F. A.: No, gracias a España. ElBulli es la génesis, pero si no fuera por la generación de varias edades, donde nos juntamos cocineros como Arzak, Subijana, Berasategui, los Roca, los de la edad de mi hermano Albert, y, entre todos, hicimos un movimiento, no estaríamos ahora hablando. Se hubiera quedado en el loco Carioco en su restaurante, que es como me veían al principio.

¿Cómo se lleva haber estado durante tantos años arriba?

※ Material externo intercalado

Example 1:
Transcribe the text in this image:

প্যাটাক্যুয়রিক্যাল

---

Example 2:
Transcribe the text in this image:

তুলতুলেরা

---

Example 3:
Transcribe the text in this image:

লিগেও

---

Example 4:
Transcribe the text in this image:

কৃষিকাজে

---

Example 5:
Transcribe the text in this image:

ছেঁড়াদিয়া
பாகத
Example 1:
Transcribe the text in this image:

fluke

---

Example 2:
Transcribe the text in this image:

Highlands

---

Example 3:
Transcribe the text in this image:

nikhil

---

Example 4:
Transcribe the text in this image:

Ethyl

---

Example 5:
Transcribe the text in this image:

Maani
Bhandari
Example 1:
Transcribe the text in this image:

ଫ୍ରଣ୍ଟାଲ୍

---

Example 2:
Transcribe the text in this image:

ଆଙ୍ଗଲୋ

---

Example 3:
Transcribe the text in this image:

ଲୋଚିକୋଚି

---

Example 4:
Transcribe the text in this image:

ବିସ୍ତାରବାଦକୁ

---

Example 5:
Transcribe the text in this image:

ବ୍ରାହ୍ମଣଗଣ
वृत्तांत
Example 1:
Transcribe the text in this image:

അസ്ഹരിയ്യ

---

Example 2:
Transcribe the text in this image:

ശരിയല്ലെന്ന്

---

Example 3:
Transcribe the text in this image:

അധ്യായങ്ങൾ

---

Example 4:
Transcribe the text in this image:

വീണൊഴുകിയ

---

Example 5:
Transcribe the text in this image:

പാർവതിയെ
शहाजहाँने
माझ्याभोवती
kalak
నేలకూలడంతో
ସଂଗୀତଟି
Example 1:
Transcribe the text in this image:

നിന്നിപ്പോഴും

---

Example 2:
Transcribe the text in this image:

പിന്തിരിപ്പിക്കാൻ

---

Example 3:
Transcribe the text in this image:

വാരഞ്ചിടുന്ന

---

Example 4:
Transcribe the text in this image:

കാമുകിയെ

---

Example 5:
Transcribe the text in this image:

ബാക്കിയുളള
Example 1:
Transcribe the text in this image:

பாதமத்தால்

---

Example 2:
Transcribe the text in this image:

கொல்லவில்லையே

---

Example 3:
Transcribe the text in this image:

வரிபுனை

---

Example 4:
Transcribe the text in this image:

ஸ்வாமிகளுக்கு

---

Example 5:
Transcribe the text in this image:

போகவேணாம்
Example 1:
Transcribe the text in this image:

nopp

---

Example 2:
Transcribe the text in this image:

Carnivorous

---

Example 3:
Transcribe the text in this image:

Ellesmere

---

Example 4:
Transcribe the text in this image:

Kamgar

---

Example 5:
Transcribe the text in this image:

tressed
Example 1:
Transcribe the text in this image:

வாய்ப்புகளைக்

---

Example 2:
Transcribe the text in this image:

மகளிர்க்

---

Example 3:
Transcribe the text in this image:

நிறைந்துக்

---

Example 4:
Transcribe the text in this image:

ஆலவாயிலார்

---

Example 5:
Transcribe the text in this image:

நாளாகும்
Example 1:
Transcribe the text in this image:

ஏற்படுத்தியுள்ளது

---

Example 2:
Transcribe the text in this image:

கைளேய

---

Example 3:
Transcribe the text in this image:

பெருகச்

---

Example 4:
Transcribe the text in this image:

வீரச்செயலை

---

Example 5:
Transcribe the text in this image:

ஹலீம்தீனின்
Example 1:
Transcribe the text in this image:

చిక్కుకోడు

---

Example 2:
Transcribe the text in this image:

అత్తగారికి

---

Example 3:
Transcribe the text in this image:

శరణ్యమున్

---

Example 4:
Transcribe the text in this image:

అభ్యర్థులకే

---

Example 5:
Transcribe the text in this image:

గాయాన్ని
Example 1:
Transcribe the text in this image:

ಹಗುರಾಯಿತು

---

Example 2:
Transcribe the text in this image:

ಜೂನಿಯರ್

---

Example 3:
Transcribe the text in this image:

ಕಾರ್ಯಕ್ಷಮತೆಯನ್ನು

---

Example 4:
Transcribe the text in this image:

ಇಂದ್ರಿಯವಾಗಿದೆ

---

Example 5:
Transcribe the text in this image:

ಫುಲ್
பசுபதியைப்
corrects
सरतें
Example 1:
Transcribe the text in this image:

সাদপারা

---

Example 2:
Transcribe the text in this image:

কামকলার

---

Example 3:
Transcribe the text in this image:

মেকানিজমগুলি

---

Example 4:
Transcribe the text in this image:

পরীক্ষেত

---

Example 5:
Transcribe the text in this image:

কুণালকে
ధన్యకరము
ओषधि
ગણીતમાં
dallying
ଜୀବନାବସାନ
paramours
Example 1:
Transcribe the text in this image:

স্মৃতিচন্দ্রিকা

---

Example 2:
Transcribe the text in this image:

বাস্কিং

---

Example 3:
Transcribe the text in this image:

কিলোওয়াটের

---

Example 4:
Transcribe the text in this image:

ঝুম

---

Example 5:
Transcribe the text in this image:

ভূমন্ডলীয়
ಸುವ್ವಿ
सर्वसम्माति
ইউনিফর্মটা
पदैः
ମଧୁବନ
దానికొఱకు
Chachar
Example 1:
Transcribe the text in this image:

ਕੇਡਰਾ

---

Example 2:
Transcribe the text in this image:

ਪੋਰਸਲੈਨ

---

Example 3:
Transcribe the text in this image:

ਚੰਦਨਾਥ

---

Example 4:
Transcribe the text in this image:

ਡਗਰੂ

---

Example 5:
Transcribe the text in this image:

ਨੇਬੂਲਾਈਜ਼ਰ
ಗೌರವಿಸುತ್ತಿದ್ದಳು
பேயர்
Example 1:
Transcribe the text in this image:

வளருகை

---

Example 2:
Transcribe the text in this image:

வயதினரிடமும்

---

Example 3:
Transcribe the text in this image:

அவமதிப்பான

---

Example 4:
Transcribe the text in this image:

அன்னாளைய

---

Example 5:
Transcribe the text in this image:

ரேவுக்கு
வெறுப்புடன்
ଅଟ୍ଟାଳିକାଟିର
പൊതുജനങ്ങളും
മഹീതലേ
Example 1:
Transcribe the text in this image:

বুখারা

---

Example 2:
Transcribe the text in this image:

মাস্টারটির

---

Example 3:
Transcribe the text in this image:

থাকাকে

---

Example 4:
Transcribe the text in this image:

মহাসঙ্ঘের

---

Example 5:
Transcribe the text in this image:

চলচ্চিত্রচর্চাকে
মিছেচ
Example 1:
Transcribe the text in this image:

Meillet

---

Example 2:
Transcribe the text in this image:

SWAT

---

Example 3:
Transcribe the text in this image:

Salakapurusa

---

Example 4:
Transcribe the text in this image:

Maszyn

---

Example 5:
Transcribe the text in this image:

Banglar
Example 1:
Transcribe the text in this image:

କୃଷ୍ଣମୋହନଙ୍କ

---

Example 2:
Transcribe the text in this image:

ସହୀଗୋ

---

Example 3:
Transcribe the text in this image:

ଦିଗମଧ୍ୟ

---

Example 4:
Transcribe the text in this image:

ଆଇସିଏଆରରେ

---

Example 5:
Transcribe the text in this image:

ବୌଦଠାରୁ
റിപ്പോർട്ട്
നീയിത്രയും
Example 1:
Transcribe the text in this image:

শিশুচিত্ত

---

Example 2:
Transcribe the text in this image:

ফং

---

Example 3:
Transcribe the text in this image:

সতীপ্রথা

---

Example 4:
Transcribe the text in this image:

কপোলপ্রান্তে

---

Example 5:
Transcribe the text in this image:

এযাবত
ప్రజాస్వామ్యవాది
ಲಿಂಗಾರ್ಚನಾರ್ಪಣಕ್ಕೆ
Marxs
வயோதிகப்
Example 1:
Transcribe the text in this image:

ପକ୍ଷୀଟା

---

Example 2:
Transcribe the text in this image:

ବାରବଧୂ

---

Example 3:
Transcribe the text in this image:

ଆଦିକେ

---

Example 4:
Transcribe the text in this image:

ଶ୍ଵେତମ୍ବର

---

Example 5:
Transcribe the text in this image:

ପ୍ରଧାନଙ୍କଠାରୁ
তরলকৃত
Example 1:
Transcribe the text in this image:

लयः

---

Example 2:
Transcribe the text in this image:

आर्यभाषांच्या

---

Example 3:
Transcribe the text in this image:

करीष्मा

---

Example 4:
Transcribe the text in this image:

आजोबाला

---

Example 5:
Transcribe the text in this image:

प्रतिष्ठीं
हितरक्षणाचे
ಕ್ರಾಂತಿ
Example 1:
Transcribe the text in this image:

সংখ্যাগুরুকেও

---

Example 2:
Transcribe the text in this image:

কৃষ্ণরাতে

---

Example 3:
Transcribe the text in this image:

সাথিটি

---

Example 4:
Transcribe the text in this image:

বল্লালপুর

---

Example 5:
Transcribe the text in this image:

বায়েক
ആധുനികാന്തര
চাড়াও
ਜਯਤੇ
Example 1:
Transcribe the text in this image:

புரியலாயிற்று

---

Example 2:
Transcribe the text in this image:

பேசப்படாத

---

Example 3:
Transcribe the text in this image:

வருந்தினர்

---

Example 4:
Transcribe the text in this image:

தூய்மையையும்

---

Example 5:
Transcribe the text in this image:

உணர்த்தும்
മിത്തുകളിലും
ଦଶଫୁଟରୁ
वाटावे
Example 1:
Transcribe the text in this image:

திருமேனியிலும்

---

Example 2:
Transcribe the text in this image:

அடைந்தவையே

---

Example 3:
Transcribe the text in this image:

F. A.: El ego es una aberración. La vanidad y que se reconozca tu trabajo está bien, siempre que no sea excesivo. Lo mío no estaba en el guion. La gente se queda con que he sido cinco veces el mejor restaurante del mundo, pero lo importante de Ferran Adrià no está en la gastronomía. Tengo cinco honoris causa y lo digo porque el 99% de la gente, ni siquiera de la profesión, lo sabe. Fuimos los primeros en tener una Medalla de Oro de las Bellas Artes. He protagonizado 700 portadas… Siempre he sido muy naif y así lo he vivido todo. Si preguntas a la gente que me conoce, te dirán que soy una persona muy normal.

Y reservada. ¿Tiene Instagram?

F. A.: La fundación (elBullifoundation) sí, pero yo no tengo una cuenta mía personal. ¿A quién le puede interesar mi vida? A mi mujer la habréis visto dos veces como mucho. Si quieres respeto hay que hacerlo bien.

C. C.: ¿De qué es de lo que más orgulloso te sientes?

F. A.: De continuar generando ilusión a nuevas generaciones como la tuya. El gran reto que tenemos ahora en la cocina española es crear un top mundial en el ámbito creativo. Los próximos años están asegurados porque hay gente con trayectoria y buen nivel que se esfuerza por estar ahí. En la lista de los 50th best este año ganará Disfrutar, el segundo será DiverXO y estarán Joan (Roca), Andoni (Luis Aduriz), Quique (Dacosta), Ángel (León), etcétera. Pero tu generación es crucial y todo mi trabajo de ahora es para vosotros, para que en 15 años salgan dos o tres top mundiales, como tenemos en este momento.